La epojé resulta instructiva al mostrar cómo la temporalidad del pensamiento se integra en la reflexión filosófica, es decir, cómo el juicio depende del momento. La sensibilidad hacia el tiempo, junto con la reflexividad, es una característica principal de la modernidad cognitiva. Por ello, es importante entender en qué orden se pensaron las cosas y cómo se articulan ahora. La creencia de que una convicción o paradigma es sucedido por otro, y que probablemente ninguno es permanente, nos lleva a usar cada vez más el prefijo ‘post‘. Por ello, ‘época‘ se usa hoy principalmente en sentido histórico, no en su definición escéptica o fenomenológica. Es un concepto de las ciencias del espíritu desarrollado desde el siglo XVIII.
Con esto, terminaron los tiempos en los que valía la fórmula de Lucrecio: ‘eadem sunt omnia semper‘. Ahora, entendiendo que el mundo es históricamente dinámico, el término ‘época‘ se ha expandido, refiriéndose a la conciencia de que en la ‘evolución‘ se deben diferenciar múltiples ‘condiciones de mundo’, una idea de Fichte y Hegel. Ante la plausibilidad de este argumento, los modernos no pueden hacer nada. Al hablar de Antigüedad, Edad Media, Época Moderna, al diferenciar el mundo burgués del feudal, o al contrastar el tiempo de los manuscritos con el de la imprenta, usamos representaciones populares sobre conmociones que transformaron el sentido del mundo.

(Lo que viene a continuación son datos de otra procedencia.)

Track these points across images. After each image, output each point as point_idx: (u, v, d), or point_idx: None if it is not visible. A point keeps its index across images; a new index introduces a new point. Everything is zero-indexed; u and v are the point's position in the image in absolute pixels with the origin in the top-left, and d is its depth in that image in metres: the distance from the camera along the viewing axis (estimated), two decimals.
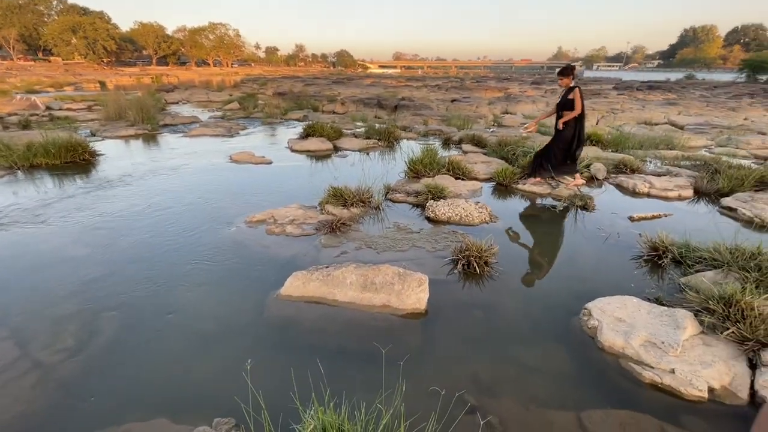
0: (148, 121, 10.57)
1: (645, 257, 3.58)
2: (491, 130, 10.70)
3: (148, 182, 5.82)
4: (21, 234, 3.98)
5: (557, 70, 5.28)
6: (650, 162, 7.06)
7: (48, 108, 14.03)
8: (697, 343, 2.39)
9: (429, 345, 2.53)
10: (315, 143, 8.16)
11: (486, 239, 3.54)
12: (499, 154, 7.08)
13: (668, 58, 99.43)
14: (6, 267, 3.37)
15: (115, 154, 7.70)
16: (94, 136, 9.29)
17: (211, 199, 5.10)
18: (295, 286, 2.96)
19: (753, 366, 2.22)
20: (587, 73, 68.93)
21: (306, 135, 8.64)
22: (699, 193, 5.38)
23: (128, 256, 3.56)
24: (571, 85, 4.93)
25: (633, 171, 6.19)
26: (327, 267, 3.10)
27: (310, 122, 9.28)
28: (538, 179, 5.54)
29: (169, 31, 72.97)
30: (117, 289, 3.05)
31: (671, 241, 3.53)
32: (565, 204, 4.97)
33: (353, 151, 8.14)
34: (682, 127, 11.79)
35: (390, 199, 5.13)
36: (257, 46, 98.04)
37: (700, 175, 5.68)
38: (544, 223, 4.60)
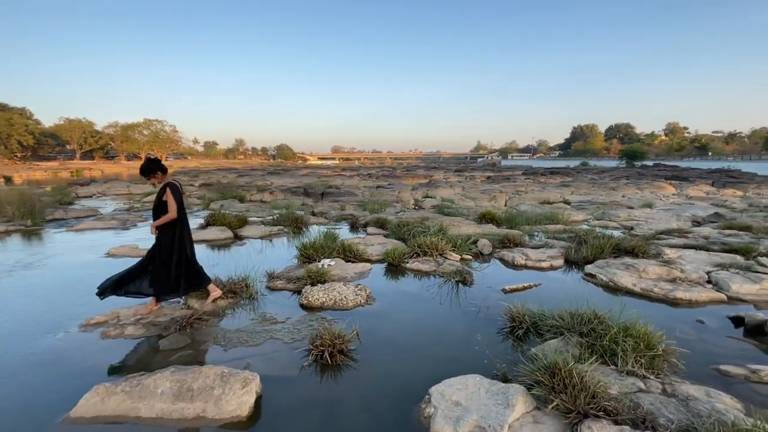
0: (30, 217, 9.55)
1: (506, 329, 3.57)
2: (401, 213, 11.19)
3: (11, 276, 4.96)
4: None
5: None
6: (536, 236, 7.65)
7: None
8: (528, 421, 2.25)
9: None
10: (214, 232, 7.80)
11: (349, 326, 3.33)
12: (397, 235, 7.25)
13: (565, 149, 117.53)
14: None
15: None
16: None
17: (54, 299, 4.41)
18: (92, 403, 2.42)
19: None
20: (504, 162, 78.34)
21: (206, 224, 8.28)
22: (568, 262, 5.80)
23: None
24: (167, 182, 3.85)
25: (516, 245, 6.61)
26: (141, 375, 2.62)
27: (212, 212, 8.99)
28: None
29: (99, 127, 71.85)
30: None
31: (526, 310, 3.59)
32: (446, 280, 5.03)
33: (255, 238, 7.87)
34: (569, 203, 13.31)
35: (270, 287, 4.82)
36: (195, 141, 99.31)
37: (569, 246, 6.19)
38: (422, 300, 4.53)
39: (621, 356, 2.72)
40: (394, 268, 5.68)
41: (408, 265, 5.66)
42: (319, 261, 5.59)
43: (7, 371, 2.95)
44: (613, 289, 4.66)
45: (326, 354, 3.03)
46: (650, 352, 2.75)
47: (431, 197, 16.85)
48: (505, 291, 4.62)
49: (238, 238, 7.94)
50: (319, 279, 4.70)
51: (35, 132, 59.94)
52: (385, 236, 7.48)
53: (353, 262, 5.78)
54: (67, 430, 2.31)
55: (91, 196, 17.24)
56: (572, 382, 2.30)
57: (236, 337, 3.47)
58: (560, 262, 5.77)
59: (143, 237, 8.03)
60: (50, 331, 3.59)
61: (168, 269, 3.84)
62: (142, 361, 3.13)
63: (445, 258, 5.81)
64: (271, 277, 5.02)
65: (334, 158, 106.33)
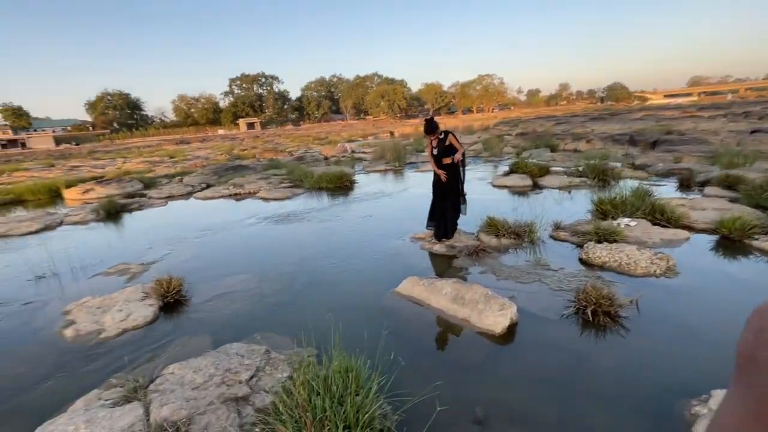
0: (398, 160, 13.63)
1: None
2: None
3: (380, 202, 7.85)
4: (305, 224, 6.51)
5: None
6: None
7: (352, 151, 20.21)
8: None
9: (486, 363, 2.66)
10: (514, 179, 8.35)
11: (629, 292, 3.04)
12: (755, 201, 5.12)
13: None
14: (290, 238, 5.71)
15: (366, 182, 10.55)
16: (363, 170, 12.94)
17: (402, 217, 6.43)
18: (406, 287, 3.64)
19: None
20: None
21: (510, 172, 8.94)
22: None
23: (337, 239, 5.24)
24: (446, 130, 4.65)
25: None
26: (435, 278, 3.62)
27: (516, 160, 9.48)
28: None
29: (445, 87, 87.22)
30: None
31: None
32: None
33: (553, 188, 7.80)
34: None
35: (553, 236, 4.89)
36: (519, 90, 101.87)
37: None
38: (756, 291, 3.24)
39: None
40: (731, 243, 4.23)
41: (757, 243, 4.05)
42: (615, 219, 5.00)
43: (372, 254, 4.80)
44: None
45: (588, 311, 2.97)
46: None
47: None
48: None
49: (537, 186, 8.14)
50: (607, 237, 4.30)
51: (407, 97, 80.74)
52: (732, 200, 5.47)
53: (664, 226, 4.76)
54: (393, 298, 3.63)
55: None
56: None
57: (509, 272, 3.94)
58: None
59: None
60: (397, 237, 5.39)
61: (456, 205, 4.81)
62: (439, 269, 4.22)
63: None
64: (557, 227, 5.04)
65: (690, 94, 79.30)
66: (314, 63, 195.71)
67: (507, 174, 8.94)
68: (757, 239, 4.11)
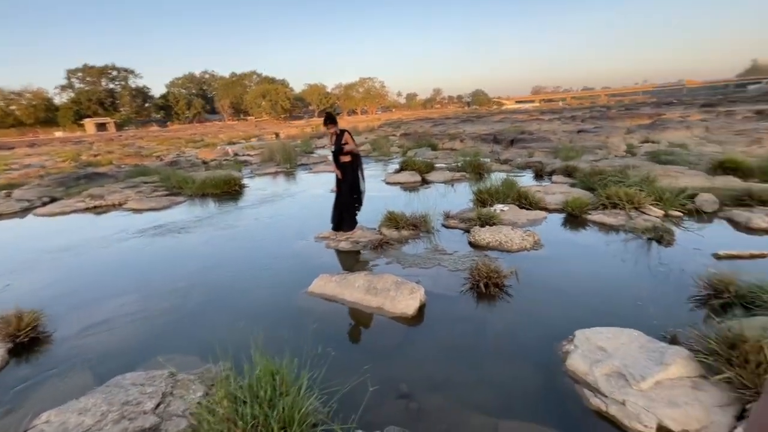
0: (289, 162, 13.24)
1: (699, 297, 3.04)
2: (601, 160, 9.69)
3: (275, 205, 7.51)
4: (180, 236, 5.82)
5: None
6: None
7: (235, 154, 18.78)
8: (685, 384, 2.09)
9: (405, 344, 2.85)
10: (406, 176, 8.97)
11: (509, 265, 3.58)
12: (586, 185, 6.55)
13: None
14: (178, 250, 5.05)
15: (256, 186, 10.00)
16: (251, 173, 12.20)
17: (302, 217, 6.33)
18: (319, 285, 3.64)
19: (741, 418, 1.85)
20: None
21: (400, 169, 9.55)
22: None
23: (234, 245, 4.87)
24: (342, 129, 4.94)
25: (764, 203, 4.96)
26: (347, 273, 3.70)
27: (404, 159, 10.19)
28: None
29: (329, 89, 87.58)
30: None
31: (735, 279, 2.92)
32: (637, 236, 4.42)
33: (439, 182, 8.62)
34: None
35: (444, 225, 5.44)
36: (399, 94, 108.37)
37: None
38: (596, 253, 4.21)
39: None
40: (574, 218, 5.32)
41: (591, 217, 5.20)
42: (492, 206, 5.81)
43: (276, 259, 4.64)
44: None
45: (481, 284, 3.43)
46: None
47: (654, 142, 13.65)
48: (718, 256, 3.75)
49: (425, 181, 8.88)
50: (487, 221, 4.99)
51: (290, 97, 78.53)
52: (572, 185, 6.88)
53: (528, 209, 5.73)
54: (306, 298, 3.59)
55: (323, 147, 21.95)
56: (758, 358, 1.94)
57: (412, 260, 4.26)
58: None
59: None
60: (299, 238, 5.29)
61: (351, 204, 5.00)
62: (347, 264, 4.32)
63: (642, 212, 5.01)
64: (447, 216, 5.61)
65: (533, 101, 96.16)
66: (179, 57, 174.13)
67: (398, 171, 9.53)
68: (590, 214, 5.27)
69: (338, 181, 5.07)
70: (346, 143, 4.90)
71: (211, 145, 25.02)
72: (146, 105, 76.13)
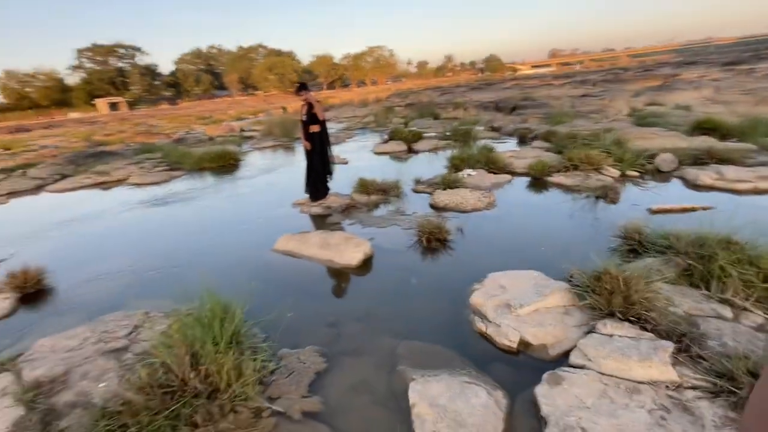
0: (287, 136, 13.57)
1: (616, 246, 3.36)
2: (596, 125, 9.69)
3: (265, 177, 7.95)
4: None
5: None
6: None
7: (242, 129, 19.20)
8: (558, 311, 2.46)
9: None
10: (392, 146, 9.23)
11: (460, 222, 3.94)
12: (558, 149, 6.72)
13: None
14: (169, 219, 5.59)
15: (254, 159, 10.43)
16: (251, 148, 12.62)
17: (288, 188, 6.75)
18: (282, 243, 4.09)
19: (590, 332, 2.23)
20: None
21: (388, 140, 9.79)
22: None
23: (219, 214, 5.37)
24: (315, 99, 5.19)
25: (722, 162, 5.10)
26: (306, 232, 4.14)
27: (392, 129, 10.39)
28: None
29: (337, 60, 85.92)
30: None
31: (640, 228, 3.22)
32: (588, 196, 4.68)
33: (425, 151, 8.86)
34: None
35: (414, 190, 5.78)
36: (409, 62, 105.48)
37: None
38: (544, 211, 4.51)
39: (719, 282, 2.33)
40: (537, 181, 5.58)
41: (552, 179, 5.44)
42: (462, 171, 6.09)
43: (253, 224, 5.11)
44: None
45: (424, 239, 3.81)
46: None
47: (659, 104, 13.35)
48: (652, 211, 4.01)
49: (412, 151, 9.13)
50: (450, 185, 5.30)
51: (298, 70, 77.56)
52: (547, 150, 7.05)
53: (495, 173, 5.99)
54: (272, 254, 4.05)
55: (330, 120, 22.11)
56: (612, 285, 2.29)
57: (373, 221, 4.66)
58: None
59: (347, 149, 10.31)
60: (279, 206, 5.73)
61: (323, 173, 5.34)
62: (316, 227, 4.75)
63: (601, 173, 5.23)
64: (417, 182, 5.93)
65: (549, 65, 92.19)
66: (185, 31, 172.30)
67: (386, 141, 9.78)
68: (551, 176, 5.50)
69: (307, 152, 5.41)
70: (315, 114, 5.19)
71: (218, 121, 25.41)
72: (155, 83, 76.55)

La epojé, en sentido histórico, significa un corte que genera distancia, haciendo que lo que sigue no pueda entenderse como una continuación directa de lo anterior. Entre los períodos denominados ‘épocas‘, hay eventos separadores como cesuras, saltos, transformaciones, revoluciones o catástrofes. Quien piense a la altura de su tiempo debe situarse según el último corte relevante para él y su comunidad cultural. En este sentido, estamos condenados a la actualidad. Pensamos en términos de revoluciones. En este contexto, la ‘época’ también es significativa en el mundo del lenguaje de Husserl, quien diferenciaba estados de la conciencia de vida antes y después de la cesura fenomenológica.
Su método busca hacer época al llevar el pensamiento de su período ingenuo al reflexivo, en línea con las ideas filosófico-históricas de Fichte, y contiene un elemento de golpismo filosófico que derroca la ‘actitud natural’. Los ontólogos vulgares que, como Marx, afirman que el ser determina la conciencia, tendrían que reconsiderar. La conciencia mantiene al ser a distancia, considerando ocasionalmente su constante demanda de ser tomado en cuenta, sin facilitar demasiado al demandante.